Satya Nadella, the company’s leading authority on Internet infrastructure, takes over all Web-based cloud services such as Azure, which competes with Inc’s AWS.

It was unclear whether the changes will mean that Microsoft will offer less financial data about certain products.

“It’s a major concern if they use this opportunity to reduce the transparency, so we’re hoping that’s not the case,” Cross Research analyst Richard Williams said.

“From a strategic perspective, it seems that they’re just streamlining the operating groups to bring all…into one group, all the applications all the cloud focus, all the devices,” he added. “There’s a certain logic to that that makes sense to us.”

Ballmer tightens grip:

Microsoft Corp’s sweeping re-organization on Thursday creates a company that, more than ever, bears the stamp of Chief Executive Steve Ballmer.

The face of Microsoft since he took the reins from co-founder Bill Gates in 2000, Ballmer stressed the importance of improving internal collaboration and eliminating redundancies when he released the company’s new organizational blueprint.

But some analysts say the changes also mean less leeway for Microsoft’s individual businesses to set and pursue their own agendas, as the company imposes a more streamlined, top-down approach to its strategy and operations.

For all the changes promised, the move reinforces Ballmer’s grip on the company’s direction and further muddies the succession picture.

“There’s still no heir apparent or any succession strategy that has become apparent,” said David Smith, an analyst with industry research firm Gartner. “It sounds like he wants to run it in a more centralized style.”

That Ballmer, 57, who presided over a decade of share price stagnation and was deemed slow to respond to mobile computing, remains more entrenched may worry investors and spur concern that the reorganization will truly effect change.

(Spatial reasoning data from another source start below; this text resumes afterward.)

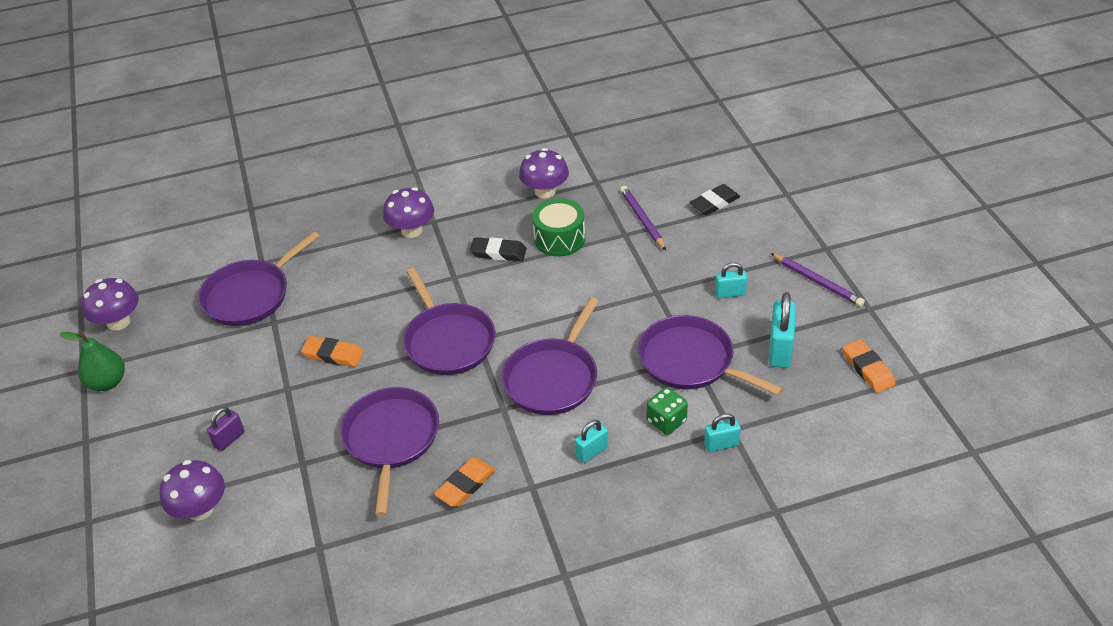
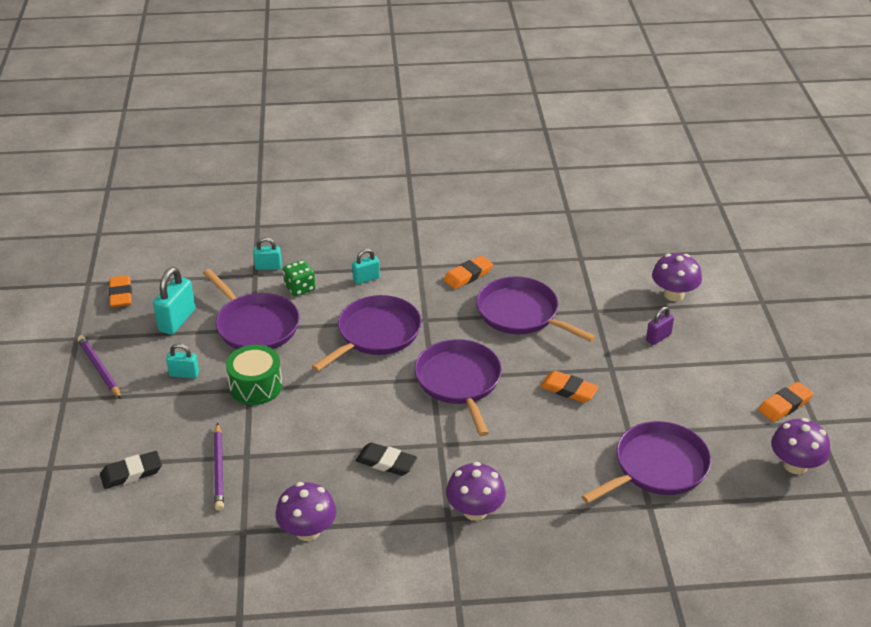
camera: 170 degrees left, 5 degrees down
(107, 382) = (784, 405): green pear -> orange eraser
(391, 439) = (521, 314): purple pan -> purple pan turned 120 degrees clockwise
(559, 239) = (316, 465): green drum -> green drum (256, 386)

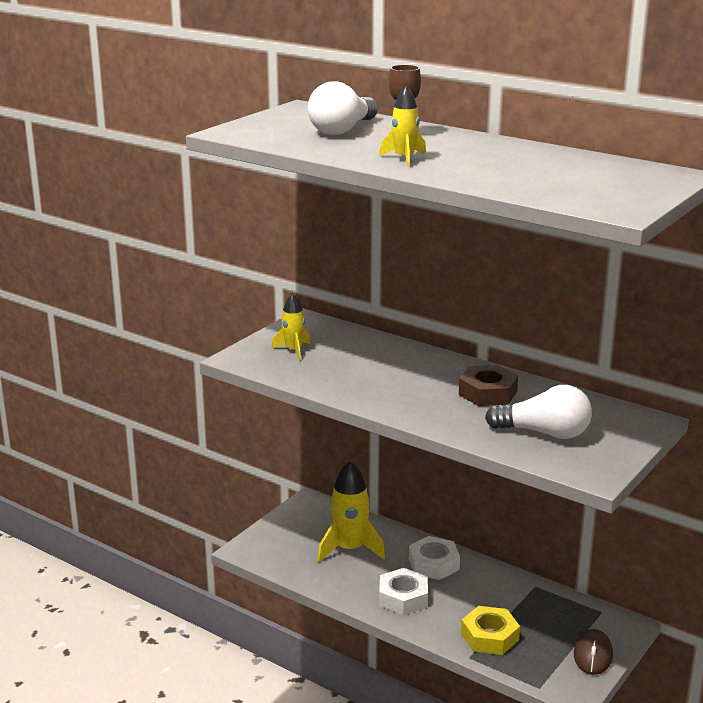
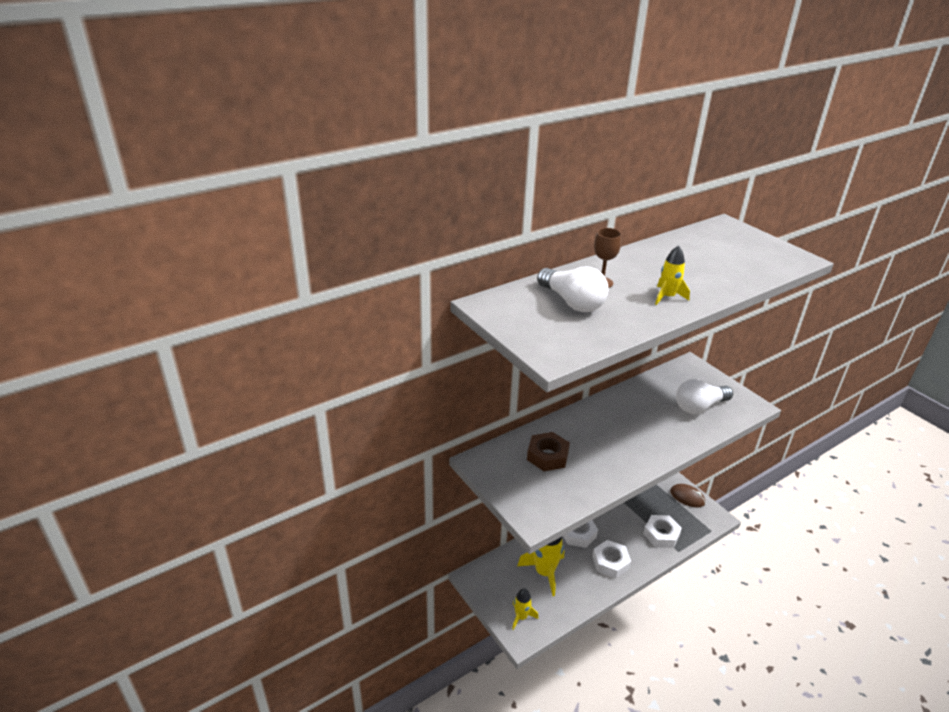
camera: 70 degrees left, 10 degrees up
(293, 350) = (533, 483): yellow rocket -> yellow rocket (521, 617)
(488, 393) = (638, 411): brown nut -> brown nut (547, 456)
(489, 637) = (661, 534): yellow nut -> white nut
(544, 433) = (699, 407): white light bulb -> white light bulb turned 150 degrees counterclockwise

“In theory, it’s a great idea. The key question will be can Ballmer deliver this in new model and can it be successful,” said Channing Smith, co-manager of the Capital Advisors Growth Fund, which does not own Microsoft shares.

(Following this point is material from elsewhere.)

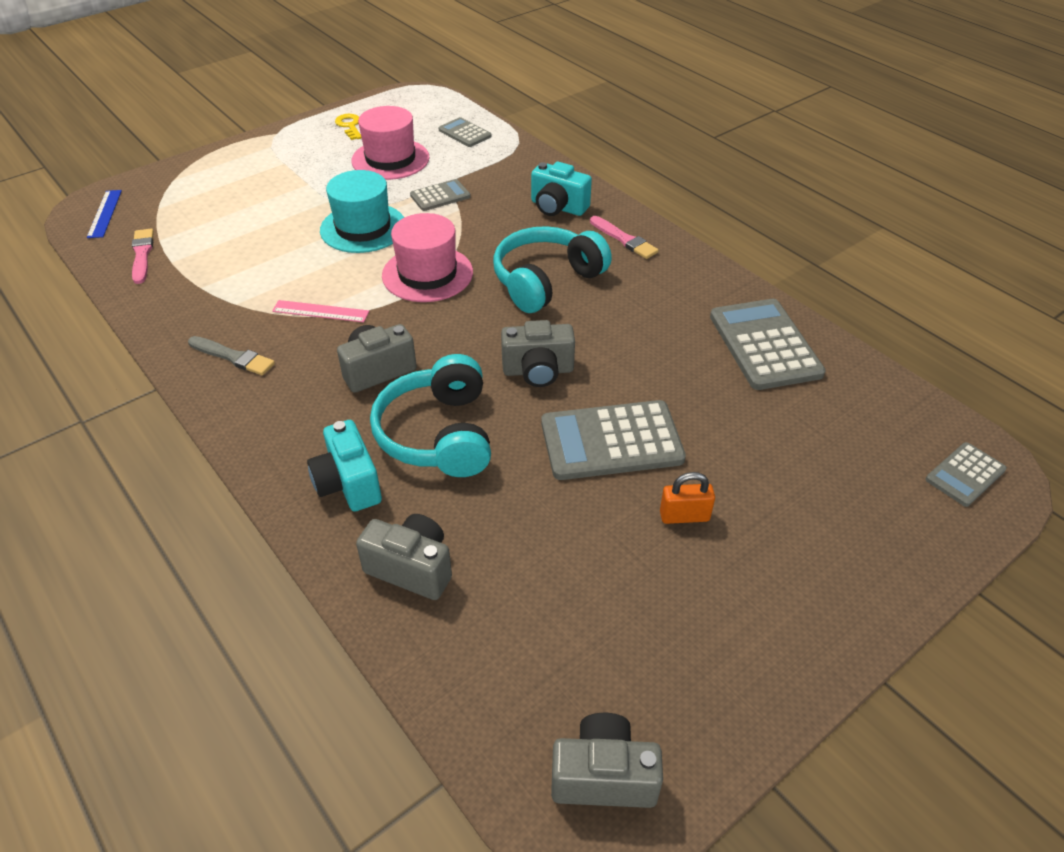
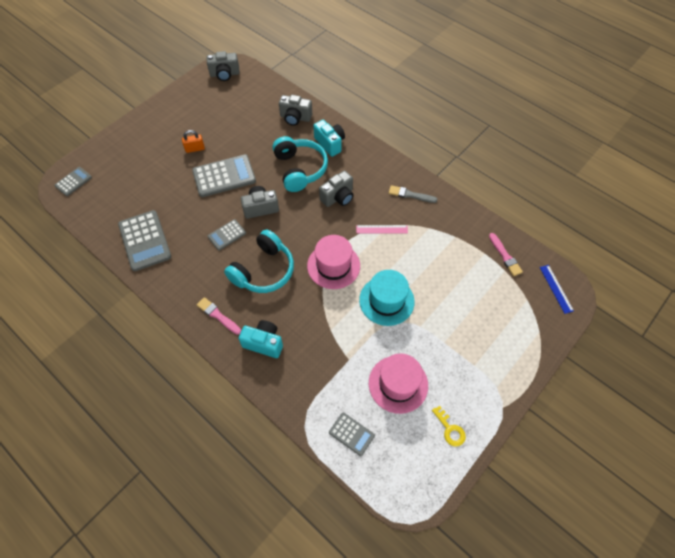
camera: 170 degrees right, 15 degrees up
(440, 196) = (347, 343): grey calculator -> grey calculator (227, 235)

“With his track record, it will be question mark for investors going forward.”

Microsoft is the world’s No.1 software company, whose $74 billion in annual revenue is powered largely by its dominant role in the PC business via its flagship Windows and Office software. But the company has been caught flat-footed by new trends such as mobile computing, where software by Google Inc and Apple Inc lead the pack, as well as by Web-based “cloud” services.

Investors credit Ballmer for expanding the Windows and Office franchises and growing Microsoft into one of the world’s largest technology corporations.

But they also fault him for missing out on technology trends. And despite the success of the Xbox – the leader in a declining videogames industry – the company has cranked out a string of failed devices from the Zune media player to the Kin phone.

“It’s been a rocky road. There’s definitely been a lot of optimism around certain products, which have not met expectations,” said Daniel Ives, an analyst with FBR.

Step aside?

The challenges have led to sporadic calls for Ballmer to step down, including from activist hedge fund investor Dan Loeb two years ago.

That possibility became more remote with the reorganization however, which BGC Partners analyst Colin Gillis said shored up Ballmer’s control over the sprawling organization of 98,000 employees that he runs.

“If you’re investing on the thesis that the CEO is going to change soon, you need to reconsider your thesis,” he said.

Rob Helms, an analyst with the consulting firm Directions, said, “What this reorganization has done is taken away a lot of functions in principle from people who were reporting directly to Steve Ballmer,” said .

That makes the post-Ballmer succession plan, long a concern among investors, even less clear. Under the previous structure comprised of mini-business units “there was a job short of the CEO’s chair that was very much like a CEO,” said Helm.

“So if you wanted to develop your career, the skills and the credibility to be Microsoft’s next CEO there was a place to land. Now there really isn’t.”